_给定任务 A_: 统计记录中含有字符串“italic”的行数，只给出这个数字。

_页面摘录_:
———

数据结构(纯C语言版)习题 (2)

题目：通过键盘，分别输入两个数据元素类型为正整数的集合A和B，以负数输入为结束条件，输出两个集合的交、并、差。从程序完善性上考虑，集合元素输入时，要有检查元素重复的功能。集合可以用数组也可以用链表存储。
样例：

集合的交、并差

输入： A={1,2,3,4,5}        B={3,4,5,6,7}

输出 A交B={3， 4， 5}  A并B={1，2，3，4，5，6，7}  A-B={1, 2}

#include <stdio.h>
#include <stdlib.h>

void input(int** arr, int* size, int* capacity) {
    int num;
    while (scanf("%d", &num) == 1 && num >= 0) {
        int exists = 0;
        for (int i = 0; i < *size; ++i) {
            if ((*arr)[i] == num) {
                exists = 1;
                break;
            }
        }
        if (exists) continue;
        // 对数组进行扩容
        if (*size >= *capacity) {
            int newCapacity = *capacity * 2;
            int* newArr = (int*)realloc(*arr, newCapacity * sizeof(int));
            *arr = newArr;
            *capacity = newCapacity;
        }
        (*arr)[(*size)++] = num;
    }
    // 清除输入缓冲区
    while (getchar() != '\n');
}
int main() {
    // 初始化集合A
    int capacityA = 2;
    int* A = (int*)malloc(capacityA * sizeof(int));
    if (A == NULL) {
        printf("Memory allocation failed.\n");
        return 1;
    }
    int countA = 0;
    printf("A={");
    input(&A, &countA, &capacityA);
    printf("}\n");
    // 初始化集合B
    int capacityB = 2;
    int* B = (int*)malloc(capacityB * sizeof(int));
    if (B == NULL) {
        printf("Memory allocation failed.\n");
        return 1;
    }
    int countB = 0;
    printf("B={");
    input(&B, &countB, &capacityB);
    printf("}\n");
    // 交集
    int inter[100], ci = 0;
    for (int i = 0; i < countA; ++i) {
        for (int j = 0; j < countB; ++j) {
            if (A[i] == B[j]) {
                inter[ci++] = A[i];
                break;
            }
        }
    }
    // 并集
    int uni[200], cu = 0;
    for (int i = 0; i < countA; ++i) uni[cu++] = A[i];
    for (int i = 0; i < countB; ++i) {
        int exists = 0;
        for (int j = 0; j < countA; ++j) {
            if (B[i] == A[j]) {
                exists = 1;
                break;
            }
        }
        if (!exists) uni[cu++] = B[i];
    }
    // 差集
    int diff[100], cd = 0;
    for (int i = 0; i < countA; ++i) {
        int inB = 0;
        for (int j = 0; j < countB; ++j) {
            if (A[i] == B[j]) {
                inB = 1;
                break;
            }
        }
        if (!inB) diff[cd++] = A[i];
    }
    printf("A交B={");
    for (int i = 0; i < ci; ++i) printf("%s%d", i ? ", " : "", inter[i]);
    printf("}\n");
    printf("A并B={");
    for (int i = 0; i < cu; ++i) printf("%s%d", i ? ", " : "", uni[i]);
    printf("}\n");
    printf("A-B={");
    for (int i = 0; i < cd; ++i) printf("%s%d", i ? ", " : "", diff[i]);
    printf("}\n");
    free(A);
    free(B);
    return 0;
}

———

_给定任务 B_:
依据页面摘录回答下列问题：
(i) 题目规定集合输入以什么作为结束条件？
(ii) 程序中集合A的初始容量 capacityA 被设为多少？
(iii) 数组扩容时，新容量是原容量的几倍？

_源记录_:

———

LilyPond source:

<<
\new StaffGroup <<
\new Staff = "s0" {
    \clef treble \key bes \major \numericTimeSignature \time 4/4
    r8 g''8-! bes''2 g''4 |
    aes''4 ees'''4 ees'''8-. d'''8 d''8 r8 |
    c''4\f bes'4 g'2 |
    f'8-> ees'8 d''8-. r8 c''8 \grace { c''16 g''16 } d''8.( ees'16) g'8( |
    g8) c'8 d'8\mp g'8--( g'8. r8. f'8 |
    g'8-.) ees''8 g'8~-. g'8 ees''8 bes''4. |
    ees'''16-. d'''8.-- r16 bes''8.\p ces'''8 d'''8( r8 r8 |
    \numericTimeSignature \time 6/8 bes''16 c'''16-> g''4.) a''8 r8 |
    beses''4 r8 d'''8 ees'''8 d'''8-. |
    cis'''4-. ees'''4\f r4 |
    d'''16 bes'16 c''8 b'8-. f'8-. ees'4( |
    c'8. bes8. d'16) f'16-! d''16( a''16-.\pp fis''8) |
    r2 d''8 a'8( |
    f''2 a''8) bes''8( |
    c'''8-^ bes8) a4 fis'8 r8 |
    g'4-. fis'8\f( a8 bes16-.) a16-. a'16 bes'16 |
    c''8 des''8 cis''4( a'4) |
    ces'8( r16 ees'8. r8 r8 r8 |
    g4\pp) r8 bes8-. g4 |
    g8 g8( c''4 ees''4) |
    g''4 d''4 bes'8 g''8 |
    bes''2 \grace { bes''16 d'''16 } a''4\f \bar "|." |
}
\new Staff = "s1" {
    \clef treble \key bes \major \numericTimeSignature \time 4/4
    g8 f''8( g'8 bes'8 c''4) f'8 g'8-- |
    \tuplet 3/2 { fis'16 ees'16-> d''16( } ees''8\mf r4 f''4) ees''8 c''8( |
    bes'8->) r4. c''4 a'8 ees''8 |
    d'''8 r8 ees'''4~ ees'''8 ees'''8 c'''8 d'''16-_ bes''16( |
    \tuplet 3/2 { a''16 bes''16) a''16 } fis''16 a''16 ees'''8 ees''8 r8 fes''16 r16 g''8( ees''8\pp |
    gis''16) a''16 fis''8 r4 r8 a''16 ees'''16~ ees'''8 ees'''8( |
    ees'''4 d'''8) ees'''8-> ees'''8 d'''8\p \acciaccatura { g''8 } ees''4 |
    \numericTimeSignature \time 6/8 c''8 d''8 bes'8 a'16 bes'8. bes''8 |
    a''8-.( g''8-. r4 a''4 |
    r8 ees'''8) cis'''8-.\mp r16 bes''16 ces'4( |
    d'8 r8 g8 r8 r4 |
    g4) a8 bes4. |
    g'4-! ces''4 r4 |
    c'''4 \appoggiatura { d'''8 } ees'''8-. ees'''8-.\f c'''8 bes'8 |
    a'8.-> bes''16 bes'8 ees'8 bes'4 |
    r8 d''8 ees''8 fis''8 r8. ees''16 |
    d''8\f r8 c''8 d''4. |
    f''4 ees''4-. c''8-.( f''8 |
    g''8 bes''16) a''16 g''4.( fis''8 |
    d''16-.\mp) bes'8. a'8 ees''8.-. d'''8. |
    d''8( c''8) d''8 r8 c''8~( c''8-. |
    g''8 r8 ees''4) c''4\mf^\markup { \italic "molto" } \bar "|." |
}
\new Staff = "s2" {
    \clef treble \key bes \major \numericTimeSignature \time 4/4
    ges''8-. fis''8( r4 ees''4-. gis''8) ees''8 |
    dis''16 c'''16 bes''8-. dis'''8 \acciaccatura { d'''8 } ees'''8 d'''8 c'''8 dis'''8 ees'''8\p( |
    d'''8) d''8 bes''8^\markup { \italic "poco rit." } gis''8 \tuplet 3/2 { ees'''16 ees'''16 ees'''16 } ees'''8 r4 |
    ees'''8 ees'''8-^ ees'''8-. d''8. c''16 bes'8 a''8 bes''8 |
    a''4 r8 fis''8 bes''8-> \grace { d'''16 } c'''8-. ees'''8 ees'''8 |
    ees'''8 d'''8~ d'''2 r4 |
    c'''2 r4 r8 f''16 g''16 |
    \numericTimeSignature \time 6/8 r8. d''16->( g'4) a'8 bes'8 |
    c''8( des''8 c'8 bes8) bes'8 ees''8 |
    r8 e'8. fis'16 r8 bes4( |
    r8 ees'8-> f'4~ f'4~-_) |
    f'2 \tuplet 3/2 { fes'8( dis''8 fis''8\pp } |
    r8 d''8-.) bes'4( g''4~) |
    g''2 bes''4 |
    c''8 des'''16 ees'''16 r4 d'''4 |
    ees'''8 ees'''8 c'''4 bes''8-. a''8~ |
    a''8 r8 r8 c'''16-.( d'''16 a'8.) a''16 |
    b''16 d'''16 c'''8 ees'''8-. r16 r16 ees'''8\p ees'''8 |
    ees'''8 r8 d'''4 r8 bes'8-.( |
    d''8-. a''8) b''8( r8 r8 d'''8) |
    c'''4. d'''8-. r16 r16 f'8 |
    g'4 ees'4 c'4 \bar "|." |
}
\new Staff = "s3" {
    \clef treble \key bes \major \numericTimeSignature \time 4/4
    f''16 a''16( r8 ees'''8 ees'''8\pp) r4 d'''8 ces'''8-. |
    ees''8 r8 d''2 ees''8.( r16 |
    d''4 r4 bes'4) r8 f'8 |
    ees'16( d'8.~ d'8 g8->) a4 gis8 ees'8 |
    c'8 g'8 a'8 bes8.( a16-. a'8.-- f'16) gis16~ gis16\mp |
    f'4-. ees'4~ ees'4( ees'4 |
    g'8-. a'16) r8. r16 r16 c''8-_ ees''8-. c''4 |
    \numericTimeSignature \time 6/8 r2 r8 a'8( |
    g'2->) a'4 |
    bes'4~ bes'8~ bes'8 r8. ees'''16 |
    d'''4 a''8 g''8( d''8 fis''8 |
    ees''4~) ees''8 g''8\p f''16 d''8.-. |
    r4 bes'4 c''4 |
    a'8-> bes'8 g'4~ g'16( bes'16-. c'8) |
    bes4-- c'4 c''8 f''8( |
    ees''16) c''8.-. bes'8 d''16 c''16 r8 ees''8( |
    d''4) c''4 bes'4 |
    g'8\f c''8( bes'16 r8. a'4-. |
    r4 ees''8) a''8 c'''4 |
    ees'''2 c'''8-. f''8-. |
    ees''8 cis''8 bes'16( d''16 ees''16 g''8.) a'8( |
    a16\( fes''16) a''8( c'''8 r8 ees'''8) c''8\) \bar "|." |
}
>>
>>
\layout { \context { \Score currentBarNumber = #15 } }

———

_完整输出 A_: 2

_完整输出 B_:
(i) 以输入负数作为结束条件。
(ii) 设为2。
(iii) 是原容量的2倍。